■ Available data:
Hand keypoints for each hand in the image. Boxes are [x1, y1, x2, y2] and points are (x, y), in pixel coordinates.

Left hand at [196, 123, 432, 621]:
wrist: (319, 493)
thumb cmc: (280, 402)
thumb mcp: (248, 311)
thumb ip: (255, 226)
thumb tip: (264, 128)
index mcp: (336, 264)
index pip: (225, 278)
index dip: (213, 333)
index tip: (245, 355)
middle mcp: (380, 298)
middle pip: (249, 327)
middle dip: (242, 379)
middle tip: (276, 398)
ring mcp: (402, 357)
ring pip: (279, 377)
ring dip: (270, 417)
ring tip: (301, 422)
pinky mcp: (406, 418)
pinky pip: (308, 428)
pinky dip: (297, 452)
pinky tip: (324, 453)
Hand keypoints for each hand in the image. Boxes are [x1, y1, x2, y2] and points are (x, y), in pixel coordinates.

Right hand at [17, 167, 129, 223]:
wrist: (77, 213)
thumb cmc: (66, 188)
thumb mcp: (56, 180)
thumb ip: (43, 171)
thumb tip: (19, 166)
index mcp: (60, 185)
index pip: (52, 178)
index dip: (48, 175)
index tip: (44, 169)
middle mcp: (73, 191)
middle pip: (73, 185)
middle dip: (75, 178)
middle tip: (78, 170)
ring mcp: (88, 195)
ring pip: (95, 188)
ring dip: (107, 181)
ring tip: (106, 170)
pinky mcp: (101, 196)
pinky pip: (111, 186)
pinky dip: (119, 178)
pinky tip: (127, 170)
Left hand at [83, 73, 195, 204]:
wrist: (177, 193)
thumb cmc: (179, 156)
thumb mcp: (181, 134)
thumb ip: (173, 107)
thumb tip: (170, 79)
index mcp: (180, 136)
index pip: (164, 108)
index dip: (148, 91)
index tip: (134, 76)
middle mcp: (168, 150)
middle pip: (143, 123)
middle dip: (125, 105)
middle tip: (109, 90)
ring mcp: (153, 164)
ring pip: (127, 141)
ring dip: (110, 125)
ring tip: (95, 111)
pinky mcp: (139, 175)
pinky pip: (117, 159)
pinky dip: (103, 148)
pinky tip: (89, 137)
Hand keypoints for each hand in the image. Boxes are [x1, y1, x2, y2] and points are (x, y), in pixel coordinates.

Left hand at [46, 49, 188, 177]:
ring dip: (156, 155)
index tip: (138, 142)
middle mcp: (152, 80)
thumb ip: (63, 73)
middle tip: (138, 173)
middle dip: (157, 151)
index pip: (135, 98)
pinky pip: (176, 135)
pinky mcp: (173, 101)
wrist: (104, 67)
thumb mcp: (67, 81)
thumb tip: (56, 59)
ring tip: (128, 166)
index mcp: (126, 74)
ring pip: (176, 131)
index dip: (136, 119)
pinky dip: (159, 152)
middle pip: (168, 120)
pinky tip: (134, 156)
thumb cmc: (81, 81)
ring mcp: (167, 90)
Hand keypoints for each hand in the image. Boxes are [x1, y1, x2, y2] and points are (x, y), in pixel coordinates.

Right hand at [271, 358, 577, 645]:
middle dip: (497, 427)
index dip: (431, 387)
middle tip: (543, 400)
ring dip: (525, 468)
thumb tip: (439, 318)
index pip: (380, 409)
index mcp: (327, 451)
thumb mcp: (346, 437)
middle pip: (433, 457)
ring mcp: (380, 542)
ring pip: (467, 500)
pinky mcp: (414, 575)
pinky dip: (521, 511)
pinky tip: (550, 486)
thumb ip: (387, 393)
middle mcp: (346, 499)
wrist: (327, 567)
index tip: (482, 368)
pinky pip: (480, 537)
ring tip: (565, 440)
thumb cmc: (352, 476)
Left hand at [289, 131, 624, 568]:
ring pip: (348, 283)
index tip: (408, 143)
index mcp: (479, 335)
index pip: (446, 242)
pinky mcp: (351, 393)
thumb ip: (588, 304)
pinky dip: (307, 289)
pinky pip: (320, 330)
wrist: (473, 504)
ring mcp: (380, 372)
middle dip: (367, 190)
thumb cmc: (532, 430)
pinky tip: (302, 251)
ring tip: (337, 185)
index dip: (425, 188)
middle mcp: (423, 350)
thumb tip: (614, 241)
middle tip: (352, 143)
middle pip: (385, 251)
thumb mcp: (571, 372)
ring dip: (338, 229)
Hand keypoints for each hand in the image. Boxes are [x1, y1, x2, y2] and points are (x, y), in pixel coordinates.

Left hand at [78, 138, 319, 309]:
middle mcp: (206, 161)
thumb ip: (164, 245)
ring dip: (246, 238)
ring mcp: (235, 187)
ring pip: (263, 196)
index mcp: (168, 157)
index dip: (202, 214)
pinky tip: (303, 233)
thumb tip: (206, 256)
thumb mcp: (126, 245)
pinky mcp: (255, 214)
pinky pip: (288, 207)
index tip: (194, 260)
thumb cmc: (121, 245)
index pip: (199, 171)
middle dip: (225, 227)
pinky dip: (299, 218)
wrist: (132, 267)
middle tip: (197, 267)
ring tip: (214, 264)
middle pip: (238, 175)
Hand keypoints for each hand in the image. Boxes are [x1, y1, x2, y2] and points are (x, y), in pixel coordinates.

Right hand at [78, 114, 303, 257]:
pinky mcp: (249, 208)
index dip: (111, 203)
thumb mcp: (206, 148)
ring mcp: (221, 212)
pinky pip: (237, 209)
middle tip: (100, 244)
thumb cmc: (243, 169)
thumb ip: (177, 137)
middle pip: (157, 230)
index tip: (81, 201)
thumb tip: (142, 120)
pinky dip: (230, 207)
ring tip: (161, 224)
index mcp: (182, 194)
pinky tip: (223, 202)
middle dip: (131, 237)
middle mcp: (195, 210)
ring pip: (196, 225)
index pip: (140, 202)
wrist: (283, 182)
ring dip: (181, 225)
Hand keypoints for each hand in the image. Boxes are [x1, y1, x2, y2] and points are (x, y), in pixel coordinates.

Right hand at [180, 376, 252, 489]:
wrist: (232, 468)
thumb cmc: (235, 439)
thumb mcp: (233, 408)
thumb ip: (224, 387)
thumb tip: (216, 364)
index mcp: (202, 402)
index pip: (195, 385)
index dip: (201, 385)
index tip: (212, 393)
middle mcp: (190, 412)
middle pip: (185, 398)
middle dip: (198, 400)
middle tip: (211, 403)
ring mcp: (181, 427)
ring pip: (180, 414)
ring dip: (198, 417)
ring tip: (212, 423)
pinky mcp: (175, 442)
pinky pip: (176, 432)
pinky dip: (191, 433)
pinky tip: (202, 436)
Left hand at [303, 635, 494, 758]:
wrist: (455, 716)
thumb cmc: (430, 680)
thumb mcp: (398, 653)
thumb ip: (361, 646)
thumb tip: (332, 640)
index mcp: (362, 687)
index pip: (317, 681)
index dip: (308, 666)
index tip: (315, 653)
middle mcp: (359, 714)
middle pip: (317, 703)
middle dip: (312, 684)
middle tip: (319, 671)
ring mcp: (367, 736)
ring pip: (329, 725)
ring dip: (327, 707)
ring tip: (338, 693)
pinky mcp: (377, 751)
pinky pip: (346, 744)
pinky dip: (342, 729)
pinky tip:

■ Assigned task:
Reproduce the lines above, beginning at the line with "thumb cmc: (81, 81)" and stopping after the line with "wrist: (473, 504)", exactly as they are.

■ Task output:
thumb cmc: (81, 81)
ring mcp: (167, 90)
Hand keypoints for each hand in the image. Boxes are [x1, y1, x2, y2] and points are (x, y), in pixel coordinates.

Right hand at [271, 358, 577, 645]:
middle dip: (497, 427)
index dip: (431, 387)
middle tip: (543, 400)
ring dip: (525, 468)
thumb tip: (439, 318)
index pip: (380, 409)
index mcp: (327, 451)
thumb mcp: (346, 437)
middle pip: (433, 457)
ring mcp: (380, 542)
ring pip: (467, 500)
pinky mcp: (414, 575)
pinky dip: (521, 511)
pinky tip: (550, 486)
thumb ip: (387, 393)
middle mcp: (346, 499)
wrist: (327, 567)
index tip: (482, 368)
pinky pip: (480, 537)
ring tip: (565, 440)
thumb cmc: (352, 476)
Left hand at [289, 131, 624, 568]:
ring pip: (348, 283)
index tip: (408, 143)
index mcp: (479, 335)
index pip: (446, 242)
pinky mcp: (351, 393)
thumb ip: (588, 304)
pinky dip: (307, 289)
pinky pip: (320, 330)
wrist: (473, 504)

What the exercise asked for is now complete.